Poeta era irmão da cantora Marina Lima, com quem estabeleceu uma parceria musical desde os anos 1970

O poeta e imortal da ABL (Academia Brasileira de Letras), Antonio Cícero morreu nesta quarta-feira (23) aos 79 anos. Ele era compositor, escritor e filósofo. Segundo informações do jornal O GLOBO, Antonio Cícero foi submetido a um procedimento de eutanásia em uma clínica na Suíça para onde viajou na semana passada.
Ainda de acordo com a reportagem, Antonio Cicero viajou acompanhado do marido Marcelo Pies. Em comunicado a pessoas próximas, Pies relata que o poeta vinha planejando a morte assistida há um tempo e mandando documentos, mas “insistiu muito que ninguém soubesse”. Ele já havia sido diagnosticado com Alzheimer.
Dias antes, Cicero visitou Paris por uns dias para se despedir da cidade que tanto admirava. O imortal da ABL fez questão de ser cremado, e suas cinzas serão trazidas por seu marido ao Brasil.

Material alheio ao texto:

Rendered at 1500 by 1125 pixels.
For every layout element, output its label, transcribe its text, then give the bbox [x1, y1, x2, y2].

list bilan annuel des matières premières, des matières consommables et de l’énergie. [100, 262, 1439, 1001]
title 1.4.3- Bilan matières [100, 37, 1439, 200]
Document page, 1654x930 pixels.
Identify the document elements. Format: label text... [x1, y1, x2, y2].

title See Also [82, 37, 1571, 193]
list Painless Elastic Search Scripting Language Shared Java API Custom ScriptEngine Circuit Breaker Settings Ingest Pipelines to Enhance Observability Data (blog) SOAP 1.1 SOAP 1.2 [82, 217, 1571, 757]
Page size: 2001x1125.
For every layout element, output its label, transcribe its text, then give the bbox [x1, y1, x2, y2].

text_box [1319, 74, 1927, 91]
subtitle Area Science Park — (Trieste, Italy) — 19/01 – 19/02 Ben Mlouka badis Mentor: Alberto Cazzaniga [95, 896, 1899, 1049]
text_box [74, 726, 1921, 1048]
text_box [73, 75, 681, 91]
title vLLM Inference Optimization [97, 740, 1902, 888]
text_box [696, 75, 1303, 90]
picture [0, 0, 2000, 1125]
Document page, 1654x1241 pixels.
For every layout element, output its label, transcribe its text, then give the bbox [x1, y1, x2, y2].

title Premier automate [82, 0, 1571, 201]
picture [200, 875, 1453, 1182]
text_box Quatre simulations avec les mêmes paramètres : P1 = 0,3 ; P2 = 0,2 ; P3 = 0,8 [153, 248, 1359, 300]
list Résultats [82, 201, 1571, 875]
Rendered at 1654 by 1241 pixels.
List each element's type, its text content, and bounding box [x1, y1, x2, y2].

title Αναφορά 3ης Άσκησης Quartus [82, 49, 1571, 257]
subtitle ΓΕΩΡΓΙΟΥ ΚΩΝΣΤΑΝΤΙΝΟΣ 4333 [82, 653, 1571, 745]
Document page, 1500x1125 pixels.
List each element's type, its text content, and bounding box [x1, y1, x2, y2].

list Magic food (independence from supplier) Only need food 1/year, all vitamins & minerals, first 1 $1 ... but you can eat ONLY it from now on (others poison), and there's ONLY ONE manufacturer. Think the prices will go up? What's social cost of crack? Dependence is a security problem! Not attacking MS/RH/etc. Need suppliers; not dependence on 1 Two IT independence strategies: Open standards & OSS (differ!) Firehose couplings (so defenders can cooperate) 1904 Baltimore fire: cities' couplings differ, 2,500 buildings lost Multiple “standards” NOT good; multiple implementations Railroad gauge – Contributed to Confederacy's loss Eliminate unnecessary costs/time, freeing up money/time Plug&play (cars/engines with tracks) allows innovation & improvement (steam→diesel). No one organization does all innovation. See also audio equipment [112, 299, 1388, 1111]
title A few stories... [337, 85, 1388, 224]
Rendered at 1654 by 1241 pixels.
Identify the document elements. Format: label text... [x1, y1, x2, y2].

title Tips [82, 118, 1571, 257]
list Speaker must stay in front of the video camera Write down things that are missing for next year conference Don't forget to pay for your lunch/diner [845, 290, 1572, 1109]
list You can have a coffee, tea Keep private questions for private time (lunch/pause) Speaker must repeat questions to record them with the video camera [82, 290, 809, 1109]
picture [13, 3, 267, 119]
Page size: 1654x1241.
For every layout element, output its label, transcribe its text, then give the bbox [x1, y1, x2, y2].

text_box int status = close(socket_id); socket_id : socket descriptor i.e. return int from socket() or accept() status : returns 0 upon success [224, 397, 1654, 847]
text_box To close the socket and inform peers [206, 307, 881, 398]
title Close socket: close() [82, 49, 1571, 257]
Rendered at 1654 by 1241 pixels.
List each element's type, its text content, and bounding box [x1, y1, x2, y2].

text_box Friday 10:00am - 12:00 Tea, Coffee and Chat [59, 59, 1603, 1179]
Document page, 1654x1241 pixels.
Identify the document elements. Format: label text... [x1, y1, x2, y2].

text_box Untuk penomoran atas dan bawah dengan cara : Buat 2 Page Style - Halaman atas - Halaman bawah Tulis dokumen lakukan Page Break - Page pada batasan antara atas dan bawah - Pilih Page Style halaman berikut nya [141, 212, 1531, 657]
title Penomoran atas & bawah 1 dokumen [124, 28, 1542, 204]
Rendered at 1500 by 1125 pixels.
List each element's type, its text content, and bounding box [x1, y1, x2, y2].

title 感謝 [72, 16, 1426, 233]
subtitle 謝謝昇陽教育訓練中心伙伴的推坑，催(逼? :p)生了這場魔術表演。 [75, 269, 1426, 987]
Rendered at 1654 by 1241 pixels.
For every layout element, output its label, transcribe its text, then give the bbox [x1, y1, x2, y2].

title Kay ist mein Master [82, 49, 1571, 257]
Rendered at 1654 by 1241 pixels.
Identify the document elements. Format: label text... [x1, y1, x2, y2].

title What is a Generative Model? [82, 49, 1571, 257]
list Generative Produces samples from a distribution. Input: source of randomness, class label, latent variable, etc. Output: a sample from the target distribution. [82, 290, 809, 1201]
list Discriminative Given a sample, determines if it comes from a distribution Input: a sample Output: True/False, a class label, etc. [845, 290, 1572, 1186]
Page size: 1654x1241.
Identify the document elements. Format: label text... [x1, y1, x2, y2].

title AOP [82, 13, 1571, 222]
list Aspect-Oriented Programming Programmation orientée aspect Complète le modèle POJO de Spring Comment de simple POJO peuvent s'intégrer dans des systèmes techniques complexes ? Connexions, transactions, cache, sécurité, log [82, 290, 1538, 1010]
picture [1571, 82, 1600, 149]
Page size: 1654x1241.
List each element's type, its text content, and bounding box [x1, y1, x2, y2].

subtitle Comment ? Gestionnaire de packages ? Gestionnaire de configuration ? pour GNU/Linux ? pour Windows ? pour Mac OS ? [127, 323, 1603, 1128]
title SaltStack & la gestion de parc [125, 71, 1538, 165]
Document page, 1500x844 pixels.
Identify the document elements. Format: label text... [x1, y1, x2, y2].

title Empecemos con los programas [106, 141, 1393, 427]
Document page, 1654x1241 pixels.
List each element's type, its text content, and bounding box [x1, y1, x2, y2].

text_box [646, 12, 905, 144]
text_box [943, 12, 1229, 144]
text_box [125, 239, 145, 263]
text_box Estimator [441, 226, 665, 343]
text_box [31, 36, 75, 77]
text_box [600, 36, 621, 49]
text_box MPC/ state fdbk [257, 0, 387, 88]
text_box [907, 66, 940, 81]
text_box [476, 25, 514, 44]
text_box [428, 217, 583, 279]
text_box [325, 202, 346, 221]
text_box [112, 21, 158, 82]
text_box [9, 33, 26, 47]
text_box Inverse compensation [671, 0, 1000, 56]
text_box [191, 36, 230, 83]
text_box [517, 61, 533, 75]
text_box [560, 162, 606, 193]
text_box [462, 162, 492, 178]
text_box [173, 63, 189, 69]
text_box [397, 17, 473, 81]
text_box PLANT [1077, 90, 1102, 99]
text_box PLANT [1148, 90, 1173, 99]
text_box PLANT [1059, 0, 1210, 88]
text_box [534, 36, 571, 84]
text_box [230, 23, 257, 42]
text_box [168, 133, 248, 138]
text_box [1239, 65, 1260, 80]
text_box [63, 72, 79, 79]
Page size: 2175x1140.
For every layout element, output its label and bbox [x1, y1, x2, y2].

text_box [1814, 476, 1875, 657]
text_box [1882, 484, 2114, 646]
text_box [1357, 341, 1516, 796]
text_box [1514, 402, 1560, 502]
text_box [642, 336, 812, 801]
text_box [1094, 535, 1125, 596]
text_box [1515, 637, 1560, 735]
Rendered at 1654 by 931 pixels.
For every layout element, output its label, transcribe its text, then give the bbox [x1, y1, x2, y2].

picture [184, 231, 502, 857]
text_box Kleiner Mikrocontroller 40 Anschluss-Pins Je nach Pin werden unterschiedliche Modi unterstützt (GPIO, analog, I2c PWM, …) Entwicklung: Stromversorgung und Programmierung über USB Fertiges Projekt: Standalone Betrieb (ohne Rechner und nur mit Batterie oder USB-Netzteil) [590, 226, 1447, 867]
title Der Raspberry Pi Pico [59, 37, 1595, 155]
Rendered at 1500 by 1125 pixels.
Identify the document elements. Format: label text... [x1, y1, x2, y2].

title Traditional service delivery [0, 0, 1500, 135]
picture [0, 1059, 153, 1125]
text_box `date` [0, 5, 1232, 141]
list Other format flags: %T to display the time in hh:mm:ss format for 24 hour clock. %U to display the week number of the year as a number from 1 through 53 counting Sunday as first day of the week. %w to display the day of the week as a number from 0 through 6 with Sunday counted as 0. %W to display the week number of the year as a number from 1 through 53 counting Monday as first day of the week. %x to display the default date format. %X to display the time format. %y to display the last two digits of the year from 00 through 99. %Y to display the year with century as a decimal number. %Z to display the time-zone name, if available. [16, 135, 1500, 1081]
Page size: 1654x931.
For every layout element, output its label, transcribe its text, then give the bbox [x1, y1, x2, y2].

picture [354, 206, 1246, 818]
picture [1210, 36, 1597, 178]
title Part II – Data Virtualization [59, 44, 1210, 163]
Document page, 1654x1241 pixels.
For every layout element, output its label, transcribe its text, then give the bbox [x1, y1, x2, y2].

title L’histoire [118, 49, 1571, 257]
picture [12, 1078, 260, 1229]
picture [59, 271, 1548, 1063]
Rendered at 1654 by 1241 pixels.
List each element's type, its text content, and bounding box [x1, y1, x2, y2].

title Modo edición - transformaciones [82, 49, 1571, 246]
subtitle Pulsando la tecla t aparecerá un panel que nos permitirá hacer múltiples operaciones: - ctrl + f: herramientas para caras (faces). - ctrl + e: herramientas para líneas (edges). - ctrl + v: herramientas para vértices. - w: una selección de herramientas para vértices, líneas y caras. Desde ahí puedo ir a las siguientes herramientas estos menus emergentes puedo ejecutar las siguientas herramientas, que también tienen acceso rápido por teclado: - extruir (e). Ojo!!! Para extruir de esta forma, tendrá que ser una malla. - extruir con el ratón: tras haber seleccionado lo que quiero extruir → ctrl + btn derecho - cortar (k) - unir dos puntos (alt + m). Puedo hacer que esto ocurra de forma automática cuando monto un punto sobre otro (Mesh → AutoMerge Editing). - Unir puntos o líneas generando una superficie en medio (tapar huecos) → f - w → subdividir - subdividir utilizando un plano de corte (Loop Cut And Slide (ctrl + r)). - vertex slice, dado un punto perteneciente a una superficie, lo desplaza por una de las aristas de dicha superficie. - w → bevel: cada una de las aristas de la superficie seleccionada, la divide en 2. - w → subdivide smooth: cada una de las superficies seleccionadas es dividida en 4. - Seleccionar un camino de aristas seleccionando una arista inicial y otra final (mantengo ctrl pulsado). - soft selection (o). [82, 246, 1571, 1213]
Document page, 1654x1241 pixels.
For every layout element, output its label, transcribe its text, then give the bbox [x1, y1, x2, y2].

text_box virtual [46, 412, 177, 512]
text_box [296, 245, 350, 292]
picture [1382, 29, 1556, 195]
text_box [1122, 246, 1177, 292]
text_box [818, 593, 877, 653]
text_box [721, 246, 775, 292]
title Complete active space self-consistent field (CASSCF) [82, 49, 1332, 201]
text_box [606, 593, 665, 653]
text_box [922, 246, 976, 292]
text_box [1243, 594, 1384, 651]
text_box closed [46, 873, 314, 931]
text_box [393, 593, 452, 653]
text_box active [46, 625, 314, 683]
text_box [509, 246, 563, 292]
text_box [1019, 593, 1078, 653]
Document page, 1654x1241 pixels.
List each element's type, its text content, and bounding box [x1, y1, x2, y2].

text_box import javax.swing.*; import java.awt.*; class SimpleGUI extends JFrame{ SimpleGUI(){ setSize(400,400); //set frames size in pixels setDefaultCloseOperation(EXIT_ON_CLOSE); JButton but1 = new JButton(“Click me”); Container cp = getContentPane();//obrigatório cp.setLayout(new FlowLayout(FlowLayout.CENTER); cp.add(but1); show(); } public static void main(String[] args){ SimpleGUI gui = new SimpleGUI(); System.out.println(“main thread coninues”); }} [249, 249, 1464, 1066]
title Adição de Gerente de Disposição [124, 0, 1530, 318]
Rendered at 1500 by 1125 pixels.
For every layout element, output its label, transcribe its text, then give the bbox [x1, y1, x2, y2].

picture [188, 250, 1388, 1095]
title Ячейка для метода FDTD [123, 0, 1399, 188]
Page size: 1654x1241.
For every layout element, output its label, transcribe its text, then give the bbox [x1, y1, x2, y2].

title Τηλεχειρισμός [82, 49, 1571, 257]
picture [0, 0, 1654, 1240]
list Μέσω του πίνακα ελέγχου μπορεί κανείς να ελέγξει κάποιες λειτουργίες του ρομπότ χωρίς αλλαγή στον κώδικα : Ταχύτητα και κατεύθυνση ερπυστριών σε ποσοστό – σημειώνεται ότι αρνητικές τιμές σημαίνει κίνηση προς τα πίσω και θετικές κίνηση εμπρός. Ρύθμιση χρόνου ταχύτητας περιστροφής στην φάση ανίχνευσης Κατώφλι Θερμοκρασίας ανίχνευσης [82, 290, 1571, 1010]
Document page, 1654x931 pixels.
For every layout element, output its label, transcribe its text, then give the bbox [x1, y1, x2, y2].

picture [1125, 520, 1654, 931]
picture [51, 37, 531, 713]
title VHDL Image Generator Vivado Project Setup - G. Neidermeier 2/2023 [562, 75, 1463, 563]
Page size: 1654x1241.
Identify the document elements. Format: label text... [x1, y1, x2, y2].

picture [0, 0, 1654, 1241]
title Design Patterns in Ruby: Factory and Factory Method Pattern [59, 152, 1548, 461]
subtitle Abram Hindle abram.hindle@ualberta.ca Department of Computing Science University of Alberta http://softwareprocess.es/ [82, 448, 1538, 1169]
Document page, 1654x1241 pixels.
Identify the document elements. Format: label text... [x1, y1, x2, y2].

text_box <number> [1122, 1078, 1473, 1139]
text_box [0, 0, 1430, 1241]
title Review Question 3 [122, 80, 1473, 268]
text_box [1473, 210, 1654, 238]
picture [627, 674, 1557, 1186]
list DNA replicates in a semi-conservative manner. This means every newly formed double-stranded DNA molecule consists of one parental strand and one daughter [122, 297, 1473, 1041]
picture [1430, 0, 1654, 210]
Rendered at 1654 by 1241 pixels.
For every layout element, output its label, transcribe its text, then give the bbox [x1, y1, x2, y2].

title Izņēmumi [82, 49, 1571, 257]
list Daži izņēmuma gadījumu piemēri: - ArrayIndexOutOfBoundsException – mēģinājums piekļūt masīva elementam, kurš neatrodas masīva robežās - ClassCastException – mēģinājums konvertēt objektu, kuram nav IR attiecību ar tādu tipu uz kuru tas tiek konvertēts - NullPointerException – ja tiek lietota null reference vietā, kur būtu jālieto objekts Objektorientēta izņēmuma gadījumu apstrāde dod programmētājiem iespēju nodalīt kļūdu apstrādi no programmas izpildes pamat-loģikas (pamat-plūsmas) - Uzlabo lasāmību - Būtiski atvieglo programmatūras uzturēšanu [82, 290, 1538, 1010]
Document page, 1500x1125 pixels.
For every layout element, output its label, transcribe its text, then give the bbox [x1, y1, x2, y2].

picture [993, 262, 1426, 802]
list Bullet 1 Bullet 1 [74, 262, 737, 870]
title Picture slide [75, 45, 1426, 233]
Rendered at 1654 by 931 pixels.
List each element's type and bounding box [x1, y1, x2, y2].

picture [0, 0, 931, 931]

Pies desembarca nesta quinta-feira (24).
Sua última aparição pública foi em 30 de setembro, quando prestigiou o lançamento do novo livro de Silviano Santiago, numa livraria em Ipanema, no Rio de Janeiro.
Antonio Cicero deixou uma carta de despedida, na qual afirma que “não consigo mais escrever bons poemas nem bons ensaios de filosofia” e diz aos amigos que, “hoje, do jeito em que me encontro, fico até com vergonha de reencontrá-los”, em alusão à doença que o acomete.
Antonio Cicero tornou-se conhecido no fim dos anos 1970 como o letrista das canções de sua irmã, Marina Lima. Produziu ainda várias letras de canções como “Fullgás”, “Pra começar” e “À francesa” – as duas primeiras em parceria com sua irmã, e a última com Cláudio Zoli.
Em seu perfil no Instagram, a cantora e irmã do poeta, Marina Lima fez uma publicação confirmando a morte.
https://www.instagram.com/p/DBd6QW0RwK5/?utm_source=ig_embed&ig_rid=b52c38c2-a8e0-42a2-8d5b-9eedc339b210
Durante sua carreira, Cicero também fez parcerias com nomes como João Bosco, Orlando Morais, Adriana Calcanhotto e Lulu Santos. Entre seus sucessos, também está “O Último Romântico”, de Lulu, que foi lançado em 1984.
Ele é autor do ensaio “O mundo desde o fim” (1995) e de duas coletâneas poéticas: “Guardar” (1997, Prêmio Nestlé de Literatura Brasileira) e “A cidade e os livros” (2002).
Em 10 de agosto de 2017, ele foi eleito para a cadeira de número 27 da Academia Brasileira de Letras, substituindo Eduardo Portella. Ele tomou posse em 16 de março de 2018.